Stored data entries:
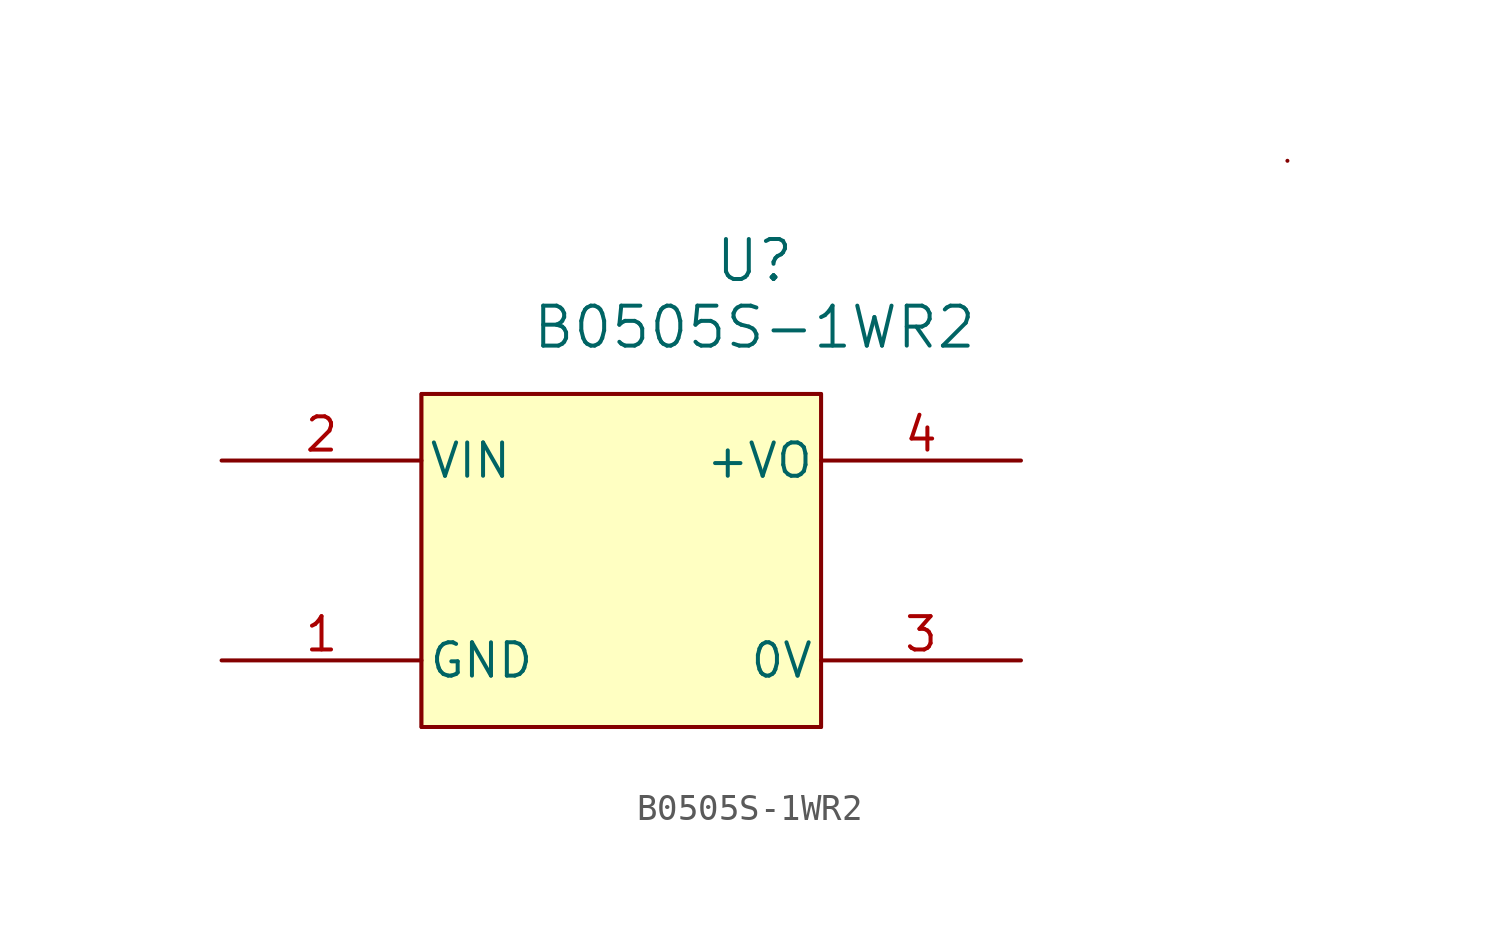
<source format=kicad_sym>
(kicad_symbol_lib
  (version 20220914)
  (generator kicad_symbol_editor)
  (symbol "B0505S-1WR2"
    (pin_names
      (offset 0.254))
    (property "Reference" "U"
      (at 20.32 12.7 0)
      (effects (font (size 1.524 1.524))))
    (property "Value" "B0505S-1WR2"
      (at 20.32 10.16 0)
      (effects (font (size 1.524 1.524))))
    (property "ki_locked" ""
      (at 0 0 0)
      (effects (font (size 1.27 1.27))))
    (symbol "B0505S-1WR2_0_1"
      (polyline (pts (xy 7.62 -5.08) (xy 22.86 -5.08)) (stroke (width 0.127) (type default)) (fill (type none)))
      (polyline (pts (xy 7.62 7.62) (xy 7.62 -5.08)) (stroke (width 0.127) (type default)) (fill (type none)))
      (pin unspecified line (at 30.48 -2.54 180) (length 7.62) (name "0V" (effects (font (size 1.27 1.27)))) (number "3" (effects (font (size 1.27 1.27))))))
    (symbol "B0505S-1WR2_1_1"
      (polyline (pts (xy 22.86 -5.08) (xy 22.86 7.62)) (stroke (width 0.127) (type default)) (fill (type none)))
      (polyline (pts (xy 22.86 7.62) (xy 7.62 7.62)) (stroke (width 0.127) (type default)) (fill (type background)))
      (rectangle (start 7.62 7.62) (end 22.86 -5.08) (stroke (width 0) (type default)) (fill (type background)))
      (rectangle (start 40.64 16.51) (end 40.64 16.51) (stroke (width 0) (type default)) (fill (type none)))
      (pin unspecified line (at 0 -2.54 0) (length 7.62) (name "GND" (effects (font (size 1.27 1.27)))) (number "1" (effects (font (size 1.27 1.27)))))
      (pin unspecified line (at 0 5.08 0) (length 7.62) (name "VIN" (effects (font (size 1.27 1.27)))) (number "2" (effects (font (size 1.27 1.27)))))
      (pin unspecified line (at 30.48 5.08 180) (length 7.62) (name "+VO" (effects (font (size 1.27 1.27)))) (number "4" (effects (font (size 1.27 1.27))))))))
</source>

- The problem
The response consists of the data above printed line for line, with no pictures.

- Answer section
<source format=kicad_sym>
(kicad_symbol_lib
  (version 20220914)
  (generator kicad_symbol_editor)
  (symbol "B0505S-1WR2"
    (pin_names
      (offset 0.254))
    (property "Reference" "U"
      (at 20.32 12.7 0)
      (effects (font (size 1.524 1.524))))
    (property "Value" "B0505S-1WR2"
      (at 20.32 10.16 0)
      (effects (font (size 1.524 1.524))))
    (property "ki_locked" ""
      (at 0 0 0)
      (effects (font (size 1.27 1.27))))
    (symbol "B0505S-1WR2_0_1"
      (polyline (pts (xy 7.62 -5.08) (xy 22.86 -5.08)) (stroke (width 0.127) (type default)) (fill (type none)))
      (polyline (pts (xy 7.62 7.62) (xy 7.62 -5.08)) (stroke (width 0.127) (type default)) (fill (type none)))
      (pin unspecified line (at 30.48 -2.54 180) (length 7.62) (name "0V" (effects (font (size 1.27 1.27)))) (number "3" (effects (font (size 1.27 1.27))))))
    (symbol "B0505S-1WR2_1_1"
      (polyline (pts (xy 22.86 -5.08) (xy 22.86 7.62)) (stroke (width 0.127) (type default)) (fill (type none)))
      (polyline (pts (xy 22.86 7.62) (xy 7.62 7.62)) (stroke (width 0.127) (type default)) (fill (type background)))
      (rectangle (start 7.62 7.62) (end 22.86 -5.08) (stroke (width 0) (type default)) (fill (type background)))
      (rectangle (start 40.64 16.51) (end 40.64 16.51) (stroke (width 0) (type default)) (fill (type none)))
      (pin unspecified line (at 0 -2.54 0) (length 7.62) (name "GND" (effects (font (size 1.27 1.27)))) (number "1" (effects (font (size 1.27 1.27)))))
      (pin unspecified line (at 0 5.08 0) (length 7.62) (name "VIN" (effects (font (size 1.27 1.27)))) (number "2" (effects (font (size 1.27 1.27)))))
      (pin unspecified line (at 30.48 5.08 180) (length 7.62) (name "+VO" (effects (font (size 1.27 1.27)))) (number "4" (effects (font (size 1.27 1.27))))))))
</source>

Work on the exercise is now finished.